WHAT TO DO —
1. Using the Oracle evaluation, answer these questions:
(a) Which operating system was used for testing?
(b) About how many manuals are there?
(c) In which languages can user-defined functions be written?
2. Copy everything in the Oracle evaluation from "Trig. and inverse" down to "VARIANCE - variance.".
3. Say whether each statement agrees with the Oracle evaluation. Answer yes or no, and quote the deciding words.
(a) Oracle 9i was downloaded before installation.
(b) Oracle has a boolean datatype.
(c) Paper copies of the manuals can be bought from Oracle.

SOURCE EXTRACT —

Oracle Evaluation
| Version tested | Oracle 9i. Detailed version number: 9.2.0.1.0. |
| Test hardware | Compaq XP900 workstation. |
| Test operating system | Tru64 UNIX v5.1. |
| Test location | Edinburgh |
Time to download, install and start using
Oracle 9i was not downloaded. Rather, Oracle staff visited to install
it from CD-ROM. It took a while for Oracle to arrange for someone
to visit to perform the installation. Further, when the installation
was attempted (in early July) there were problems with the CD-ROMs which,
coupled with (unrelated) local network problems meant that it took about
a week and several visits to get an apparently working system. A further
visit was required a couple of weeks later to recover from a corrupt
database (it was not clear whether I'd corrupted the system or it had
never worked properly). Since that visit it has been fine.
Documentation
There are about 100 manuals, most of which seem to run to several
hundred pages. On-line versions were included in the installation and
can also be accessed from Oracle's home page. Both HTML and PDF versions
are included; the latter are suitable for printing. Paper copies can be
bought from Oracle.
Query Language
SQL92 limitations
Only a few minor omissions (see the table on pp28-30 of O'Reilly's
`SQL in a Nutshell' for most of the DBMSs we've been looking at).
There is no boolean datatype.
Joins seem to be performed using the `theta style' rather than ANSI
notation.
Programming language
PL/SQL.
Trig. and inverse trig. functions
Yes. Also has sinh, cosh and tanh.
Statistical functions
AVG - mean
CORR - correlation coefficient,
COVAR_POP, COVAR_SAMP - population and sample covariance,
CUME_DIST, PERCENT_RANK - cumulative distribution,
DENSE_RANK - ranking,
PERCENTILE_CONT, PERCENTILE_DISC - inverse distribution,
RANK - ranking,
REGR_*, - several linear regression functions,
STDDEV, STDDEV_POP, STDDEV_SAMP - standard deviation,
SUM - sum,
VAR_POP, VAR_SAMP, VARIANCE - variance.
Joins
cross join (but not recommended!),
inner join,
left outer join,
right outer join,
full join.
Uses the `theta style' rather than ANSI notation.
User-defined functions
PL/SQL or Java (that is what the manual says; I'm amazed that functions
can't be written in C).

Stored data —
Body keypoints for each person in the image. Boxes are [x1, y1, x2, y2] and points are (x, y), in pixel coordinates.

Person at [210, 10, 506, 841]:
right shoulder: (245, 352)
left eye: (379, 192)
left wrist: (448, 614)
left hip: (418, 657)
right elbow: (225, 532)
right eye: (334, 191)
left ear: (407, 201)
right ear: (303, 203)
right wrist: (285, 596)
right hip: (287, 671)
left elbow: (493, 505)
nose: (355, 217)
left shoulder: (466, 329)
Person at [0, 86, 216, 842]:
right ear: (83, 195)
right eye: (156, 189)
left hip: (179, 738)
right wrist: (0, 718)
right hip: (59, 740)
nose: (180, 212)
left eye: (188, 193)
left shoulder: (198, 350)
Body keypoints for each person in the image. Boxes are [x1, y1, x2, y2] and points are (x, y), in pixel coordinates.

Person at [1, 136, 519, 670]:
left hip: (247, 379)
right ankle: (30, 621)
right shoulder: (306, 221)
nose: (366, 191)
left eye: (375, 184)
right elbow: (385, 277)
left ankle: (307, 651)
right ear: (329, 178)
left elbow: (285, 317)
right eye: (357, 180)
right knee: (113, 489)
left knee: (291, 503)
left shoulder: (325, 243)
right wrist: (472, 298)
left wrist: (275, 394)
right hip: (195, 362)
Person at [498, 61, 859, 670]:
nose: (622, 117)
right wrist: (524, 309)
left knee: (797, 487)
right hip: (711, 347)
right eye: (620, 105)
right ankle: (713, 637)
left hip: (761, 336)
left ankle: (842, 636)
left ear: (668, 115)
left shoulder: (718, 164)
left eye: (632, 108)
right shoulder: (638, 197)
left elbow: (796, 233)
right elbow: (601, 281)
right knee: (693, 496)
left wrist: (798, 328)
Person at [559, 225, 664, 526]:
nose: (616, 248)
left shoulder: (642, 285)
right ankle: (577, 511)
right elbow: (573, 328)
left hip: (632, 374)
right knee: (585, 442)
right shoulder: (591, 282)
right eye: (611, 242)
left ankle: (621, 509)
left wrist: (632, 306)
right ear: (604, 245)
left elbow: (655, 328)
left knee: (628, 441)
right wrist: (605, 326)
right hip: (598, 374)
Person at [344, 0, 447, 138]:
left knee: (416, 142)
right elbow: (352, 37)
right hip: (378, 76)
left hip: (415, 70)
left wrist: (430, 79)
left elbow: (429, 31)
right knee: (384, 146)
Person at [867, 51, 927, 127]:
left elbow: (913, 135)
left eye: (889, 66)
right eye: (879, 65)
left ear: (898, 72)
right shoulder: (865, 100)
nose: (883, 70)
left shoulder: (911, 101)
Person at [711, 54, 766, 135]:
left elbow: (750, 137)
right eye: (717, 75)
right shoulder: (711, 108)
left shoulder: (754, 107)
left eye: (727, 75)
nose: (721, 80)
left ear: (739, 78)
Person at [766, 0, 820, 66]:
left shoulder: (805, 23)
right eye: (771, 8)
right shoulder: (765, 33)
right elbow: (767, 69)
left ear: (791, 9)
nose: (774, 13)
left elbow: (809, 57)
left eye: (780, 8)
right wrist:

ANSWERS TO THE EXERCISES —
1.
(a) Tru64 UNIX v5.1.
(b) About 100.
(c) PL/SQL or Java.

2.
Trig. and inverse trig. functions
Yes. Also has sinh, cosh and tanh.
Statistical functions
AVG - mean
CORR - correlation coefficient,
COVAR_POP, COVAR_SAMP - population and sample covariance,
CUME_DIST, PERCENT_RANK - cumulative distribution,
DENSE_RANK - ranking,
PERCENTILE_CONT, PERCENTILE_DISC - inverse distribution,
RANK - ranking,
REGR_*, - several linear regression functions,
STDDEV, STDDEV_POP, STDDEV_SAMP - standard deviation,
SUM - sum,
VAR_POP, VAR_SAMP, VARIANCE - variance.

3.
(a) No: "Oracle 9i was not downloaded."
(b) No: "There is no boolean datatype."
(c) Yes: "Paper copies can be bought from Oracle."